◆ O QUE SE PEDE
Por favor, transcreva sem alterações o trecho do texto sobre ansiedade, começando em "É evidente, a" e indo até "ansiedade e depressão.".

◆ BLOCO DE TEXTO
○ ○ ○ ○
Os desafios no combate à ansiedade na sociedade contemporânea
Enviada em 06/09/2020
Segundo o sociólogo francês Gilles Lipovetsky, vive-se a chamada “Sociedade do Hiperconsumo”. De fato, o sistema capitalista moldou os indivíduos de tal forma que consumir além das necessidades passou a ser uma forma de inclusão social e imprescindível à felicidade. Todavia, esse estilo de vida insaciável e inalcançável gera problemas psicossociais- maximizados pelas crises e falta de estrutura familiar- como a ansiedade, na qual tornou-se um desafio combatê-la.
É evidente, a priori, salientar a dificuldade de combater a ansiedade no modelo socioeconômico atual. Sem dúvida, Gilles afirma que as pessoas passaram a consumir para satisfazerem desejos, preencherem vazios existenciais e que, diante disso, a publicidade tornou-se cada vez mais personalizada buscando, por meio das redes sociais, alvos e necessidades específicas. Dessa forma, imersos nesse estilo de vida líquida, na qual, de acordo com o sociólogo Zygmunt Bauman, os indivíduos vivem insatisfeitos por buscarem inalcançáveis padrões de consumo, resultou em um aumento de casos de ansiedade e depressão.
Diante desse panorama, vale acrescentar que os desafios para enfrentar a ansiedade passa pela mudança de mentalidade. Com efeito, mudar a cultura da sociedade do hiperconsumo, por meio da conscientização, família e ajuda médica é fundamental. Além disso, a publicidade na lógica atual tem que ser combatida, pois ela distorce as necessidades reais humanas exemplificadas no documentário “Minimalismo”, no qual mostra que a felicidade está nas coisas simples, cuidado com a saúde e satisfação das necessidades básicas. Logo, minimizar a ansiedade exige a despoluição das propagandas, que estão em todos os lugares, a priorização da saúde, do lazer e, sobretudo, educação. Torna-se necessário, portanto, combater a cultura consumista para enfrentar a ansiedade. Para isso, cabe ao Ministério da Educação investir, junto as escolas, na criação de um Projeto Político Pedagógico no qual inclua no calendário escolar palestras e aulas com a finalidade de discutir os impactos do consumo exagerado na saúde humana e ambiental, da importância da família nesse processo e da capacitação crítica diante da publicidade apelativa. Destarte, será possível minimizar os efeitos do capitalismo predatório.
○ ○ ○ ○
◆ INFORMAÇÕES EXIBIDAS
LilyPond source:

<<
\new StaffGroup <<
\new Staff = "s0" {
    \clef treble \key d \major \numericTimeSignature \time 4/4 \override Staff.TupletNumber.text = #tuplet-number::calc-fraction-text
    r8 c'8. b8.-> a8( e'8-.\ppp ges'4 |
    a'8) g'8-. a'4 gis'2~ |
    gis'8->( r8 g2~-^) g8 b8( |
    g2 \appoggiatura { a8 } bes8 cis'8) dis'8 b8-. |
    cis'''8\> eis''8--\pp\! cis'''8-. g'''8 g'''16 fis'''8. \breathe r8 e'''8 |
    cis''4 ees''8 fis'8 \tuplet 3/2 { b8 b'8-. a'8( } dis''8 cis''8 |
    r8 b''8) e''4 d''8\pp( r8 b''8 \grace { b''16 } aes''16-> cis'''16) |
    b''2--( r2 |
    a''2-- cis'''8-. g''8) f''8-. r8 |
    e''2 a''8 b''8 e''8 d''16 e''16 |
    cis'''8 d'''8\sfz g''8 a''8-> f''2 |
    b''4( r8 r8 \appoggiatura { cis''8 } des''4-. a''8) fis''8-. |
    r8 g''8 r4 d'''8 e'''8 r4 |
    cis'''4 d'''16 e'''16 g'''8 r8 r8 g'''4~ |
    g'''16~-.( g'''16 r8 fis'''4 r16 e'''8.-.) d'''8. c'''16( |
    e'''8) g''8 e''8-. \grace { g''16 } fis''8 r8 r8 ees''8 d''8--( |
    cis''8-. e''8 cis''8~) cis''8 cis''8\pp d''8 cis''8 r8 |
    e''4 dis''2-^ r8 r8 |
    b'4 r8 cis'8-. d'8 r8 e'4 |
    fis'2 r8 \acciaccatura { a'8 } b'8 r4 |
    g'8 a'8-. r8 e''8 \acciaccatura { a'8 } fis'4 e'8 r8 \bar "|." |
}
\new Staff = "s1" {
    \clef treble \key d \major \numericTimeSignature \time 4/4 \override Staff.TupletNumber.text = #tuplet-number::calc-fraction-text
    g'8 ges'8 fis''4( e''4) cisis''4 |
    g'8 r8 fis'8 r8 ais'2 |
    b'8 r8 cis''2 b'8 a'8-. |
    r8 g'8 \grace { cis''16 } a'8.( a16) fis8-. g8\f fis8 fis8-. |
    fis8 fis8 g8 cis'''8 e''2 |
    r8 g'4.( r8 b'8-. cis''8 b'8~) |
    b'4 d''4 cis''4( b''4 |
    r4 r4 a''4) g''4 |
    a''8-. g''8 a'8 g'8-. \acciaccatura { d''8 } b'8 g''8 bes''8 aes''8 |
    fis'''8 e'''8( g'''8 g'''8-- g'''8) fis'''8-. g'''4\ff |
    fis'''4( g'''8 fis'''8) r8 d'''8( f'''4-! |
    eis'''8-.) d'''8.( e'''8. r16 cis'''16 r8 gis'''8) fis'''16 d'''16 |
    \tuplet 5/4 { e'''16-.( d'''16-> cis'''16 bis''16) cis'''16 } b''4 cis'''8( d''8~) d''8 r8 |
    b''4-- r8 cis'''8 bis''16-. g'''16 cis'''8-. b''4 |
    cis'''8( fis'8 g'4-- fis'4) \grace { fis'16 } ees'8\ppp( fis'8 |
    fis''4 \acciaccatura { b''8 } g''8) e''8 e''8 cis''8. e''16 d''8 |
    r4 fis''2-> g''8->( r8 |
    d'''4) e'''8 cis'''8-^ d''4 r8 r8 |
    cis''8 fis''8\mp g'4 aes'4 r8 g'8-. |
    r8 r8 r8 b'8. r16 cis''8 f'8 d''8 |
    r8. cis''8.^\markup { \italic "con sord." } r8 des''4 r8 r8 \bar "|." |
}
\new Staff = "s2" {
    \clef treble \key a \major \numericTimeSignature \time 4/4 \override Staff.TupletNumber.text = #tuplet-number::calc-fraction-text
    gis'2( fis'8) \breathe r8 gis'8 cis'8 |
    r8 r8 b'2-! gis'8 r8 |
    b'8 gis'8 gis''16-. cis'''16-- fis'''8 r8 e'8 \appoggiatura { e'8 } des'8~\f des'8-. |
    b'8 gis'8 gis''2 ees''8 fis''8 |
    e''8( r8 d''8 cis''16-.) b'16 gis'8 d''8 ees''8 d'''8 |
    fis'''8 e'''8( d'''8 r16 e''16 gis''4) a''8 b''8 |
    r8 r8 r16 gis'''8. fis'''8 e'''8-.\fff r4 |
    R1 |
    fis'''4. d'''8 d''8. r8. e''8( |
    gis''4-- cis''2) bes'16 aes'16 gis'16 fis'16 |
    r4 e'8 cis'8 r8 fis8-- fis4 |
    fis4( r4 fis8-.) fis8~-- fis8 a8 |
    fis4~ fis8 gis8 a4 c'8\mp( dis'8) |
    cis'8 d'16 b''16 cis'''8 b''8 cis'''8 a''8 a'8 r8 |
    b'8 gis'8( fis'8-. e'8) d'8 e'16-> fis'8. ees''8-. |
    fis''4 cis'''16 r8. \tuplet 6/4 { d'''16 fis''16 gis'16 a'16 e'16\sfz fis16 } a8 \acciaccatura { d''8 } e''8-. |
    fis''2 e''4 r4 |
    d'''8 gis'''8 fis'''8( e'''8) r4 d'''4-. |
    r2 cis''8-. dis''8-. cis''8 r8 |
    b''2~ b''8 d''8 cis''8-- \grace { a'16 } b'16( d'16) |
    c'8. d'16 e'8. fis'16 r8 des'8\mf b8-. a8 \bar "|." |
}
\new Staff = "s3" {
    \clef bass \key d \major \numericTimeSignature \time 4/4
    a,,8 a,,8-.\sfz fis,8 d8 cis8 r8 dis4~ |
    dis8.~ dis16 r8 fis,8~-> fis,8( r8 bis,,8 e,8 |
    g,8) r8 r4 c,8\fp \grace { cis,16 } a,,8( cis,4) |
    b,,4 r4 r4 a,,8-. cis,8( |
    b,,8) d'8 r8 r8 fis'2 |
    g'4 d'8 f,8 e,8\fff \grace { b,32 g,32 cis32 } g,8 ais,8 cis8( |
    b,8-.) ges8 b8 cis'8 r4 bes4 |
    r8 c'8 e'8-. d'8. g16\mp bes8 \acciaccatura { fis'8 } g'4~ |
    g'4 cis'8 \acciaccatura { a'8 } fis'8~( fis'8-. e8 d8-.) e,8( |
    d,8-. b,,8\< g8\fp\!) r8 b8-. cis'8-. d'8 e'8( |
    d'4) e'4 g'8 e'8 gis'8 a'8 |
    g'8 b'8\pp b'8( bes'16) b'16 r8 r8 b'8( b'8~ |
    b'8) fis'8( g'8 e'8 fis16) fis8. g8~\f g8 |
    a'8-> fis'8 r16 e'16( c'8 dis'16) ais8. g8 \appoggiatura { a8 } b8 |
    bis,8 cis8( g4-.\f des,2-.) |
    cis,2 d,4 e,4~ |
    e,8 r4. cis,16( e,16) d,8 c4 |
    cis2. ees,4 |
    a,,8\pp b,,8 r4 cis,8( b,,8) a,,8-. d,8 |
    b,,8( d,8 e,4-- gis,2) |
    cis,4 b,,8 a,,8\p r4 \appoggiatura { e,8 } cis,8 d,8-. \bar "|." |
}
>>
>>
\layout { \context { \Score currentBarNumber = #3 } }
○ ○ ○ ○
◆ RESOLUÇÃO DA TAREFA
É evidente, a priori, salientar a dificuldade de combater a ansiedade no modelo socioeconômico atual. Sem dúvida, Gilles afirma que as pessoas passaram a consumir para satisfazerem desejos, preencherem vazios existenciais e que, diante disso, a publicidade tornou-se cada vez mais personalizada buscando, por meio das redes sociais, alvos e necessidades específicas. Dessa forma, imersos nesse estilo de vida líquida, na qual, de acordo com o sociólogo Zygmunt Bauman, os indivíduos vivem insatisfeitos por buscarem inalcançáveis padrões de consumo, resultou em um aumento de casos de ansiedade e depressão.